WHAT YOU SHOULD DO: Pick out the lines below with "BULLHORN" and list them.

RECORD SET:
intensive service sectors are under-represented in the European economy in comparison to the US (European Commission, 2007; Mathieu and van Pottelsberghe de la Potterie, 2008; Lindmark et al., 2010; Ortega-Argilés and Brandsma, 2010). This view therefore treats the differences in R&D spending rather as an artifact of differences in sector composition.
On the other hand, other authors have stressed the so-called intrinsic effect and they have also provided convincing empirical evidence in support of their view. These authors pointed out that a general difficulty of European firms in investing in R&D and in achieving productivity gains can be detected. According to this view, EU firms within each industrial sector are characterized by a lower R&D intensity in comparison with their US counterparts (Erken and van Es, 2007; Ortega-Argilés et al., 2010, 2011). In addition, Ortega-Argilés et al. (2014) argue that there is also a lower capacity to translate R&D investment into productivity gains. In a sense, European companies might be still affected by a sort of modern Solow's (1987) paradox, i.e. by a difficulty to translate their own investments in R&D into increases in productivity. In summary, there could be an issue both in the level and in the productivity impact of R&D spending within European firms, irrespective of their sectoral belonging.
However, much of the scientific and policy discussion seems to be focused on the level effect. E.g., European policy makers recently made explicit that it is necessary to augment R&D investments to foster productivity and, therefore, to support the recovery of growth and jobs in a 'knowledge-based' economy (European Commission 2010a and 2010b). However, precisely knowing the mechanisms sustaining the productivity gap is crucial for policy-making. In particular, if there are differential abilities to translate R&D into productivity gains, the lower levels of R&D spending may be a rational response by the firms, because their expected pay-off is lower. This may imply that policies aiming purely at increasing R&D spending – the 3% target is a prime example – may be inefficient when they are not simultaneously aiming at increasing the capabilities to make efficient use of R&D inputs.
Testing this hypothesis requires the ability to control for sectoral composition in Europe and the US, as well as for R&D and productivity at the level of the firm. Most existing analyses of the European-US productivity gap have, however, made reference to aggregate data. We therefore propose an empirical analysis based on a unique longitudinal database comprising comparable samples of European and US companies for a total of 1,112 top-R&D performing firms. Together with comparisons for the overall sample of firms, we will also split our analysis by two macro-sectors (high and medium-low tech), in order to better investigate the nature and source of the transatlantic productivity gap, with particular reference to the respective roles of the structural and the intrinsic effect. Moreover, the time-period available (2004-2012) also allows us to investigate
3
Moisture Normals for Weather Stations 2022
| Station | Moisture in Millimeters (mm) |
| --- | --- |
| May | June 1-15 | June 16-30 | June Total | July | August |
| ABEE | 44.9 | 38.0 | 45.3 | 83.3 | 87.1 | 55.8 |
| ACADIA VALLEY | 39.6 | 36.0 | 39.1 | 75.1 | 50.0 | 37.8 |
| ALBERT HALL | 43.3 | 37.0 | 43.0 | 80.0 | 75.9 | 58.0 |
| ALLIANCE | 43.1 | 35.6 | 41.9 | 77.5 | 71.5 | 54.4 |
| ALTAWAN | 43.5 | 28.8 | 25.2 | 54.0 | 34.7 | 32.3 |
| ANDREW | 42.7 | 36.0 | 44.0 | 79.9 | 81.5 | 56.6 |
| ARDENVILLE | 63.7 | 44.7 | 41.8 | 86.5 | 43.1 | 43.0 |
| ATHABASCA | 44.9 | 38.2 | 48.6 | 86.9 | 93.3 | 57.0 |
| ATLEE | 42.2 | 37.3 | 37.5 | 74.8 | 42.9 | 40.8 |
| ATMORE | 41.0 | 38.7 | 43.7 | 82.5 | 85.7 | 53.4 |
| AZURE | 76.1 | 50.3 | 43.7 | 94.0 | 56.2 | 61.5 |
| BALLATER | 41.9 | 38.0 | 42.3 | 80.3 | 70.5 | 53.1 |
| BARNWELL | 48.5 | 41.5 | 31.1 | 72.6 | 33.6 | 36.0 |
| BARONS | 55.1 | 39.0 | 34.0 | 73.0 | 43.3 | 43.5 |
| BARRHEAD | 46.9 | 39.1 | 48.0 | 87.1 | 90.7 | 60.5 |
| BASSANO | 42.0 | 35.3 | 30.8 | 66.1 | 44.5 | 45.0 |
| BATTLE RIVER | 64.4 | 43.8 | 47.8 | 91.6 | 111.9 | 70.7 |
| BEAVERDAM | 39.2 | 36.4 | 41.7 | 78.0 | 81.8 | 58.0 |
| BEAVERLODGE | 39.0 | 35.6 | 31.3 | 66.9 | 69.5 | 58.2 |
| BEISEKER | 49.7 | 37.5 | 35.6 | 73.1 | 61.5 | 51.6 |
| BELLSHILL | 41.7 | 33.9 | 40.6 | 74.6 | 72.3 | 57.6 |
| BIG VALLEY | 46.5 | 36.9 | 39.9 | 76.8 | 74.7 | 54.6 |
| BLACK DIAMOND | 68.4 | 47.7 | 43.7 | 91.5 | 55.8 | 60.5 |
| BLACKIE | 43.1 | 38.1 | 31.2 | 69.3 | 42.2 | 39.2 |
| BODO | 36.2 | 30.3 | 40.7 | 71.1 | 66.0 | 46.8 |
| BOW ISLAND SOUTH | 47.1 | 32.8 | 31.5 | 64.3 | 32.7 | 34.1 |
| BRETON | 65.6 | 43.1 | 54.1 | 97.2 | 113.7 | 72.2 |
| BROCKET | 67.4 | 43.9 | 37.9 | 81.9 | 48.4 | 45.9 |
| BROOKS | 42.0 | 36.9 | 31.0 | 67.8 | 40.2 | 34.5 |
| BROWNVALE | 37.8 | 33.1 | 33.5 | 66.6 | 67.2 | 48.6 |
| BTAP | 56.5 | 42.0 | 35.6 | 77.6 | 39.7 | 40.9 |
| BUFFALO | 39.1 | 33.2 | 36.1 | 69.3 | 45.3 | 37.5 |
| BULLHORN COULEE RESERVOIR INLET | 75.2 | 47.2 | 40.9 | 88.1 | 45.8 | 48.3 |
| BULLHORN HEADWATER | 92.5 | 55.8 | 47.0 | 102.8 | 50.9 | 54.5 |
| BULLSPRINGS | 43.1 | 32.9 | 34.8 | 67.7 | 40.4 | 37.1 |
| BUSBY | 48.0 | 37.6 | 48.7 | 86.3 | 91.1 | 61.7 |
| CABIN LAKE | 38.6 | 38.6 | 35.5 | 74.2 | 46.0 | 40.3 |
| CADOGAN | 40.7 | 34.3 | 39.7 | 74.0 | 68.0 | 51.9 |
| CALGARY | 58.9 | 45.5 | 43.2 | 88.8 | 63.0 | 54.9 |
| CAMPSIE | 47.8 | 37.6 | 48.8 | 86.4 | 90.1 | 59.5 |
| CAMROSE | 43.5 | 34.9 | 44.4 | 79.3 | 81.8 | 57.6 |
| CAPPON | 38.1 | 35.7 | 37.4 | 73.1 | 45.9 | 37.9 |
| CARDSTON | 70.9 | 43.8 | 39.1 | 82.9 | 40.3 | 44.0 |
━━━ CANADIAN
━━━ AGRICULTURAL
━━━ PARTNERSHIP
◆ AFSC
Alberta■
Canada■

TASK RESULT:
| BULLHORN COULEE RESERVOIR INLET | 75.2 | 47.2 | 40.9 | 88.1 | 45.8 | 48.3 |
| BULLHORN HEADWATER | 92.5 | 55.8 | 47.0 | 102.8 | 50.9 | 54.5 |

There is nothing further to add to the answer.